## WHAT YOU NEED TO DO
Give back all of the records, exactly and completely.

Records excerpted from a collection

◇ ◇ ◇

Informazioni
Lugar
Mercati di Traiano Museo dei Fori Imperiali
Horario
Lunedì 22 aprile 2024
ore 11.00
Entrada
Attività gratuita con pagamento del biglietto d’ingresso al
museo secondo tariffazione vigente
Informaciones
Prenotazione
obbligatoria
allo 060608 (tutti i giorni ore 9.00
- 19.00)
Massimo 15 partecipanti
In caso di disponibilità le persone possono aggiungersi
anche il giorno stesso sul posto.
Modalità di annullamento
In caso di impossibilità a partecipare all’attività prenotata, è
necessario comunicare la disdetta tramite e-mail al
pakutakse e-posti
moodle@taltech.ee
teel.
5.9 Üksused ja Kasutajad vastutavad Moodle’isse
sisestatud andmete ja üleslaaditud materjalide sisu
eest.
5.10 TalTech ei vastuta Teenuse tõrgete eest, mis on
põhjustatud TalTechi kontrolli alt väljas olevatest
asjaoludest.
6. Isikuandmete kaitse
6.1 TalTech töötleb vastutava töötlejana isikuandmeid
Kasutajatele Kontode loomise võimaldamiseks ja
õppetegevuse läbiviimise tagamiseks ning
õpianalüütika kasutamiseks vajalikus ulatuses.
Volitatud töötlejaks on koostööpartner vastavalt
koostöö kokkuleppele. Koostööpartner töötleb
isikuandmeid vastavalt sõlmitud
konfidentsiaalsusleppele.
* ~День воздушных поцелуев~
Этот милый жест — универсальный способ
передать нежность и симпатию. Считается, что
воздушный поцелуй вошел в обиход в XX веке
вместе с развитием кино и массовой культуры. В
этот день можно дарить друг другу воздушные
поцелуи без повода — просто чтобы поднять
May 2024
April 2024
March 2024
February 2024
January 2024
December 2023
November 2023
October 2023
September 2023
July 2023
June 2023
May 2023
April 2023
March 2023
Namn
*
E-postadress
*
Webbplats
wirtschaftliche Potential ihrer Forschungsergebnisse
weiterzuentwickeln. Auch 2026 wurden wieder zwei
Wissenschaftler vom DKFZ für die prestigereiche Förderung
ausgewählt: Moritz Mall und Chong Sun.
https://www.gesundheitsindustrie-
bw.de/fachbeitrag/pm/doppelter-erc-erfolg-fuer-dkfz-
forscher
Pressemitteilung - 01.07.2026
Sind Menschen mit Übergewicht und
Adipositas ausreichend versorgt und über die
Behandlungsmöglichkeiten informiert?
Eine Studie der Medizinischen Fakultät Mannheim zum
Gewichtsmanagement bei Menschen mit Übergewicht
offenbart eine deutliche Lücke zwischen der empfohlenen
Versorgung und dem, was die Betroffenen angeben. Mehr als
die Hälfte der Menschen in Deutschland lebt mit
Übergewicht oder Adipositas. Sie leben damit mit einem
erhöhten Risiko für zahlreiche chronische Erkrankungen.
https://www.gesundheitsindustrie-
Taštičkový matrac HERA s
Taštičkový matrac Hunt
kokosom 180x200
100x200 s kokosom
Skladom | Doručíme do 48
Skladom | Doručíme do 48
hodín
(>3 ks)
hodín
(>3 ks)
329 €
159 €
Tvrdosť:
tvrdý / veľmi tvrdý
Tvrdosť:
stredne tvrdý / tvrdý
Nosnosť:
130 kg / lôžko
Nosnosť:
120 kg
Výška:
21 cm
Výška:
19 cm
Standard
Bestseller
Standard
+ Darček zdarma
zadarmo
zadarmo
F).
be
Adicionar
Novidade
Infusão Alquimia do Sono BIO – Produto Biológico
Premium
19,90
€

◇ ◇ ◇

## RESULT BELOW
Informazioni
Lugar
Mercati di Traiano Museo dei Fori Imperiali
Horario
Lunedì 22 aprile 2024
ore 11.00
Entrada
Attività gratuita con pagamento del biglietto d’ingresso al
museo secondo tariffazione vigente
Informaciones
Prenotazione
obbligatoria
allo 060608 (tutti i giorni ore 9.00
- 19.00)
Massimo 15 partecipanti
In caso di disponibilità le persone possono aggiungersi
anche il giorno stesso sul posto.
Modalità di annullamento
In caso di impossibilità a partecipare all’attività prenotata, è
necessario comunicare la disdetta tramite e-mail al
pakutakse e-posti
moodle@taltech.ee
teel.
5.9 Üksused ja Kasutajad vastutavad Moodle’isse
sisestatud andmete ja üleslaaditud materjalide sisu
eest.
5.10 TalTech ei vastuta Teenuse tõrgete eest, mis on
põhjustatud TalTechi kontrolli alt väljas olevatest
asjaoludest.
6. Isikuandmete kaitse
6.1 TalTech töötleb vastutava töötlejana isikuandmeid
Kasutajatele Kontode loomise võimaldamiseks ja
õppetegevuse läbiviimise tagamiseks ning
õpianalüütika kasutamiseks vajalikus ulatuses.
Volitatud töötlejaks on koostööpartner vastavalt
koostöö kokkuleppele. Koostööpartner töötleb
isikuandmeid vastavalt sõlmitud
konfidentsiaalsusleppele.
* ~День воздушных поцелуев~
Этот милый жест — универсальный способ
передать нежность и симпатию. Считается, что
воздушный поцелуй вошел в обиход в XX веке
вместе с развитием кино и массовой культуры. В
этот день можно дарить друг другу воздушные
поцелуи без повода — просто чтобы поднять
May 2024
April 2024
March 2024
February 2024
January 2024
December 2023
November 2023
October 2023
September 2023
July 2023
June 2023
May 2023
April 2023
March 2023
Namn
*
E-postadress
*
Webbplats
wirtschaftliche Potential ihrer Forschungsergebnisse
weiterzuentwickeln. Auch 2026 wurden wieder zwei
Wissenschaftler vom DKFZ für die prestigereiche Förderung
ausgewählt: Moritz Mall und Chong Sun.
https://www.gesundheitsindustrie-
bw.de/fachbeitrag/pm/doppelter-erc-erfolg-fuer-dkfz-
forscher
Pressemitteilung - 01.07.2026
Sind Menschen mit Übergewicht und
Adipositas ausreichend versorgt und über die
Behandlungsmöglichkeiten informiert?
Eine Studie der Medizinischen Fakultät Mannheim zum
Gewichtsmanagement bei Menschen mit Übergewicht
offenbart eine deutliche Lücke zwischen der empfohlenen
Versorgung und dem, was die Betroffenen angeben. Mehr als
die Hälfte der Menschen in Deutschland lebt mit
Übergewicht oder Adipositas. Sie leben damit mit einem
erhöhten Risiko für zahlreiche chronische Erkrankungen.
https://www.gesundheitsindustrie-
Taštičkový matrac HERA s
Taštičkový matrac Hunt
kokosom 180x200
100x200 s kokosom
Skladom | Doručíme do 48
Skladom | Doručíme do 48
hodín
(>3 ks)
hodín
(>3 ks)
329 €
159 €
Tvrdosť:
tvrdý / veľmi tvrdý
Tvrdosť:
stredne tvrdý / tvrdý
Nosnosť:
130 kg / lôžko
Nosnosť:
120 kg
Výška:
21 cm
Výška:
19 cm
Standard
Bestseller
Standard
+ Darček zdarma
zadarmo
zadarmo
F).
be
Adicionar
Novidade
Infusão Alquimia do Sono BIO – Produto Biológico
Premium
19,90
€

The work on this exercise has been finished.